◆ **Короткая задача 1**:
Перечислите всех людей, названных по имени и фамилии в отрывке о стихотворении Тарковского.
◆ **Короткая задача 2**:
Процитируйте дословно отрывок о стихотворении Тарковского, начиная со слов «Читать книгу Лицом» и вплоть до слов «за шагом, последовательно.».
◆ **Короткая задача 3**:
Переведите на английский язык предложение из отрывка о стихотворении Тарковского: «Однако, как мы постараемся показать далее, за первым, легко считываемым смысловым слоем этих стихов скрываются и могут быть раскрыты еще как минимум два».

◆ **Показанный отрывок**:

Читать книгу Лицом к лицу. О русской литературе второй половины ХХ – начала ХХI века - Олег Лекманов - Страница 8

Кто идет по «выжженной дороге» в стихотворении Арсения Тарковского «Пускай меня простит Винсент Ван-Гог…» (1958)?

Оглавление

[18]

Стихотворение Арсения Тарковского «Пускай меня простит Винсент Ван-Гог…», написанное в 1958 году и вошедшее в книгу поэта «Перед снегом» (1962), на первый взгляд, не представляет особых трудностей для интерпретации. Уже с начальных строк мы чувствуем особую простоту формы и отчетливость, старательную сформулированность внутри любого фрагмента этого стихотворения. Двустишия с парной рифмовкой, каждое из которых стремится стать отдельной компактной фразой, казалось бы, специально со зданы для того, чтобы строить в стихах некое рассуждение, причем делать это шаг за шагом, последовательно.

Однако, как мы постараемся показать далее, за первым, легко считываемым смысловым слоем этих стихов скрываются и могут быть раскрыты еще как минимум два.

◆ **Извлечённые данные**:
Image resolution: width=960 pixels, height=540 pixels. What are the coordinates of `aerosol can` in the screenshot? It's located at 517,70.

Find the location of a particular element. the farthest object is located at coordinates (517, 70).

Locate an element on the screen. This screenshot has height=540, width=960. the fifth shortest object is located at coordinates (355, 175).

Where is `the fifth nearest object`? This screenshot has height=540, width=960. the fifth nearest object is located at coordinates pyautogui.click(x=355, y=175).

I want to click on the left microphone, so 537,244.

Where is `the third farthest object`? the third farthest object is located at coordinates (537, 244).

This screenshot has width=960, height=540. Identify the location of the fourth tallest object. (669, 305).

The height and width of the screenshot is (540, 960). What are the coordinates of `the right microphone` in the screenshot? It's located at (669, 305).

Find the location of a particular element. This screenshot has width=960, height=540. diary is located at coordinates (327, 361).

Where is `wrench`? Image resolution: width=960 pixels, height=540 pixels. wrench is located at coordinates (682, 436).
==
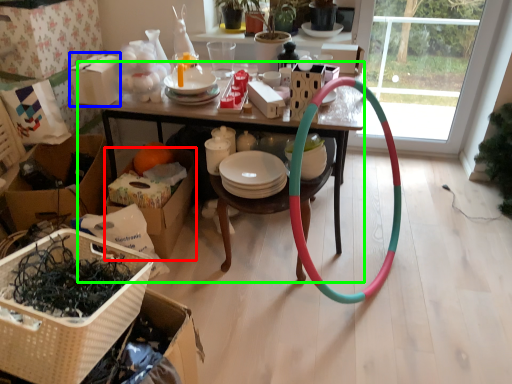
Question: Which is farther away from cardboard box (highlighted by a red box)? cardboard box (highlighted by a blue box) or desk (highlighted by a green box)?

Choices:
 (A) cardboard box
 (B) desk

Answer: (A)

◆ **Письменный ответ 1**:
Олег Лекманов, Арсений Тарковский, Винсент Ван-Гог

◆ **Письменный ответ 2**:
Читать книгу Лицом к лицу. О русской литературе второй половины ХХ – начала ХХI века - Олег Лекманов - Страница 8

Кто идет по «выжженной дороге» в стихотворении Арсения Тарковского «Пускай меня простит Винсент Ван-Гог…» (1958)?

Оглавление

[18]

Стихотворение Арсения Тарковского «Пускай меня простит Винсент Ван-Гог…», написанное в 1958 году и вошедшее в книгу поэта «Перед снегом» (1962), на первый взгляд, не представляет особых трудностей для интерпретации. Уже с начальных строк мы чувствуем особую простоту формы и отчетливость, старательную сформулированность внутри любого фрагмента этого стихотворения. Двустишия с парной рифмовкой, каждое из которых стремится стать отдельной компактной фразой, казалось бы, специально со зданы для того, чтобы строить в стихах некое рассуждение, причем делать это шаг за шагом, последовательно.

◆ **Письменный ответ 3**:
However, as we will try to show below, behind the first, easily readable layer of meaning in these verses at least two more are hidden and can be uncovered.